Non si gioca tutto, certo, ma dai ballottaggi Matteo Renzi rischia di uscire con almeno un’ala spezzata. E se così dovesse essere, sorvolare placidamente il referendum costituzionale sarà impresa improba. Se non addirittura fatale, visto che è stato lui stesso ad annunciare che una sconfitta nella consultazione sulle riforme segnerebbe il suo addio alla politica.
Per chi, tutte le opposizioni e la minoranza del Pd, vuole disfarsi del premier l’occasione è troppo ghiotta per incanalare la battaglia finale per il verso giusto. Ora la prima botta, in autunno quella fatale. E poi tutto si azzera. Con Berlusconi, guarda caso, già pronto a mettere in piedi un governo di unità nazionale.
Ancora poche ore e sapremo come andrà. Gli ultimi rumors danno Roma sicuro appannaggio della candidata grillina Virginia Raggi. A Roberto Giachetti è riuscito solo il miracolo di approdare al ballottaggio, osare di più era impossibile alla guida di un partito che nella Capitale ha molti peccati da farsi perdonare e un personale politico da cambiare da cima a fondo, a partire dal commissario Matteo Orfini.

Matteo Renzi
Matteo Renzi

Milano e Torino, invece, secondo i bene informati finiranno al fotofinish. Il che ha dell’incredibile. Da un lato, l’uomo scelto da Renzi in persona, Beppe Sala, dopo Expo avrebbe dovuto approdare a Palazzo Marino tra due ali di folla adoranti. E invece, al primo turno è riuscito a sopravanzare lo sfidante Stefano Parisi di soli 5 mila voti ed ora appare come il ciclista involatosi in fuga troppo presto che si fa battere sulla linea del traguardo. Dall’altro, c’è Piero Fassino, uno che ha avuto ruoli di vertice, politico di lungo corso, sostenuto e baciato in fronte dall’establishment piemontese, ma che di fronte al viso fresco e impertinente di Chiara Appendino (M5S) improvvisamente ha assunto le sembianze del dinosauro da avviare al museo.
Ora, è chiaro che la madre di tutte le sconfitte sarebbe Milano. Ma anche solo perdere Torino (oltre Roma, e Napoli dove il Pd nemmeno ha superato il primo turno) non decreterebbe un gran stato di salute.
Renzi ha capito la malparata e, dopo aver fatto campagna elettorale, all’improvviso se ne è ritratto liquidando i ballottaggi come “voto locale”. E in questi ultimi giorni ha cercato di alzare il morale degli elettori dando in pasto il provvedimento contro i furbetti del cartellino e festeggiando l’abolizione dell’Imu.

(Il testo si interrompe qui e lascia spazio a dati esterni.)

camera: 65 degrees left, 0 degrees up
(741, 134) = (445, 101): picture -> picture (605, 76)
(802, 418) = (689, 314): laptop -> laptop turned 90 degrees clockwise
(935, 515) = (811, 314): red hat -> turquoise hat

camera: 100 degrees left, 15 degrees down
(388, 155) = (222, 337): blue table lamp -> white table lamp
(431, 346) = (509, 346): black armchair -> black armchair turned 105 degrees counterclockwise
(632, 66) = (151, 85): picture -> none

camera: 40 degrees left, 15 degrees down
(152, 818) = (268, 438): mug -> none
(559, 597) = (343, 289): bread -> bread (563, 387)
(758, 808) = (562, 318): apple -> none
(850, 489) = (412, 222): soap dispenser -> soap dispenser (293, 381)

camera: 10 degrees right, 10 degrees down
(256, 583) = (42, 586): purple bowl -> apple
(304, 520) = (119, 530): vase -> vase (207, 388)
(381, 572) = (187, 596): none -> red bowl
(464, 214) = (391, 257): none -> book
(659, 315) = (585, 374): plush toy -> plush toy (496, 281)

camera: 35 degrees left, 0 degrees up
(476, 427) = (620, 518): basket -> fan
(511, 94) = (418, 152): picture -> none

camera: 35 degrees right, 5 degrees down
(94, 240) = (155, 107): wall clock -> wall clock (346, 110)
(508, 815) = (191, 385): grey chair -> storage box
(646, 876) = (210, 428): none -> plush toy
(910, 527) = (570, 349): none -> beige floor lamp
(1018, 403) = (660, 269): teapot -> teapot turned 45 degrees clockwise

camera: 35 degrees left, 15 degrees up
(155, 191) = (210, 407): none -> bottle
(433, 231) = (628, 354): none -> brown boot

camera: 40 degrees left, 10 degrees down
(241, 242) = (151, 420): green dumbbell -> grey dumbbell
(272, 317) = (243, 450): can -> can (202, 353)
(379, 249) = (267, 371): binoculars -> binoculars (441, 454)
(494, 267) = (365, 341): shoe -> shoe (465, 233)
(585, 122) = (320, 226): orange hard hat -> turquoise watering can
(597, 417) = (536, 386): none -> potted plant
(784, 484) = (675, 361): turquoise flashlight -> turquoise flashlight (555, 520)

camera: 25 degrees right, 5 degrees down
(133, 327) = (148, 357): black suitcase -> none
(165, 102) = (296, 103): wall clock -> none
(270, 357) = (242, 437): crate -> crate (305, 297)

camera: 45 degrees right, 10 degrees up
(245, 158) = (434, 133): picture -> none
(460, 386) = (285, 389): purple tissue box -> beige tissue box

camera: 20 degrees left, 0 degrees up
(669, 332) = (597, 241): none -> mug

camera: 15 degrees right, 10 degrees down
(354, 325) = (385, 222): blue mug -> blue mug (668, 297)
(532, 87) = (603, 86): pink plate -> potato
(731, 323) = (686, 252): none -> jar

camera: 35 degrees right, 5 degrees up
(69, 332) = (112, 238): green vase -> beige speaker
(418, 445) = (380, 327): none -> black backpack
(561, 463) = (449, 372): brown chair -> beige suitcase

Giochetti riusciti una volta (gli 80 euro), ora pare non incantino più nessuno. Il verdetto lo conosceremo tra poche ore.
In questi mesi il premier ha inanellato una serie di errori tattici piuttosto sorprendenti per uno che ambisce a reincarnare Machiavelli. Il più grave, quello che potrebbe risultare esiziale, è aver assegnato al referendum di ottobre il valore di una prova inappellabile per sé e il suo governo. Un enorme errore di presunzione che ha offerto a tutti gli avversari, interni ed esterni, l’occasione di unire le forze, pure del tutto strumentalmente e congiunturalmente, per mandarlo a casa. Non stupiamoci, quindi, se molti andranno alle urne non per scegliere il sindaco ma per dire cosa pensano del presidente del Consiglio. Lui se l’è andata a cercare. Se Renzexit sarà, trovare il colpevole sarà un giochino facile facile.